## Requirement
Set down each line of the data exactly, but not the pictures.

---+---

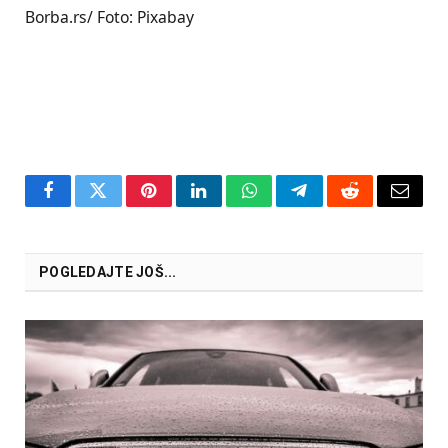
Borba.rs/ Foto: Pixabay
Facebook
Twitter
Pinterest
LinkedIn
WhatsApp
Telegram
Reddit
Email
POGLEDAJTE JOŠ...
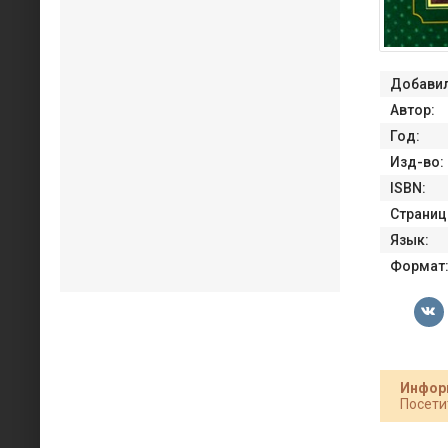
Добавил
Автор:
Год:
Изд-во:
ISBN:
Страниц
Язык:
Формат
Инфор
Посети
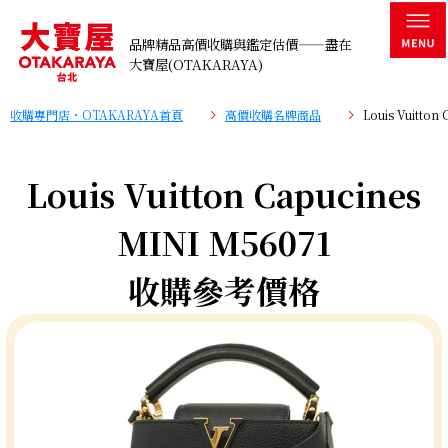
品牌精品高價收購與鑑定估價——盡在
大寶屋(OTAKARAYA)
收購專門店・OTAKARAYA首頁
高價收購名牌商品
Louis Vuitt
Louis Vuitton Capucines
MINI M56071
收購參考價格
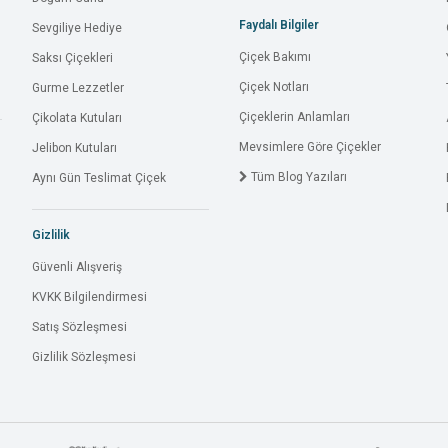
Faydalı Bilgiler
Sevgiliye Hediye
Çiçek Bakımı
Saksı Çiçekleri
Çiçek Notları
Gurme Lezzetler
Çiçeklerin Anlamları
Çikolata Kutuları
Mevsimlere Göre Çiçekler
Jelibon Kutuları
Tüm Blog Yazıları
Aynı Gün Teslimat Çiçek
Gizlilik
Güvenli Alışveriş
KVKK Bilgilendirmesi
Satış Sözleşmesi
Gizlilik Sözleşmesi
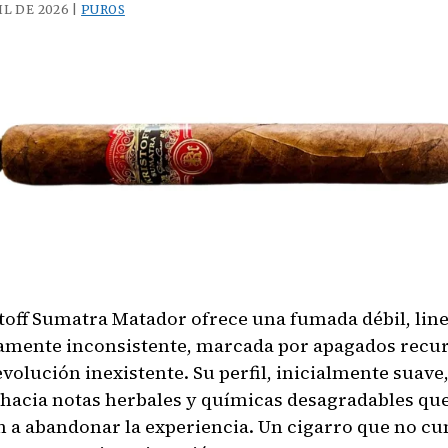
IL DE 2026 |
PUROS
Real
Nicaragua
Profundo
–
Toro
stoff Sumatra Matador ofrece una fumada débil, line
amente inconsistente, marcada por apagados recu
volución inexistente. Su perfil, inicialmente suave
 hacia notas herbales y químicas desagradables qu
n a abandonar la experiencia. Un cigarro que no c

---+---

## Answer to this problem
Borba.rs/ Foto: Pixabay
Facebook
Twitter
Pinterest
LinkedIn
WhatsApp
Telegram
Reddit
Email
POGLEDAJTE JOŠ...
Добавил
Автор:
Год:
Изд-во:
ISBN:
Страниц
Язык:
Формат
Инфор
Посети
品牌精品高價收購與鑑定估價——盡在
大寶屋(OTAKARAYA)
收購專門店・OTAKARAYA首頁
高價收購名牌商品
Louis Vuitt
Louis Vuitton Capucines
MINI M56071
收購參考價格
Faydalı Bilgiler
Sevgiliye Hediye
Çiçek Bakımı
Saksı Çiçekleri
Çiçek Notları
Gurme Lezzetler
Çiçeklerin Anlamları
Çikolata Kutuları
Mevsimlere Göre Çiçekler
Jelibon Kutuları
Tüm Blog Yazıları
Aynı Gün Teslimat Çiçek
Gizlilik
Güvenli Alışveriş
KVKK Bilgilendirmesi
Satış Sözleşmesi
Gizlilik Sözleşmesi
IL DE 2026 |
PUROS
Real
Nicaragua
Profundo
–
Toro
stoff Sumatra Matador ofrece una fumada débil, line
amente inconsistente, marcada por apagados recu
volución inexistente. Su perfil, inicialmente suave
 hacia notas herbales y químicas desagradables qu
n a abandonar la experiencia. Un cigarro que no c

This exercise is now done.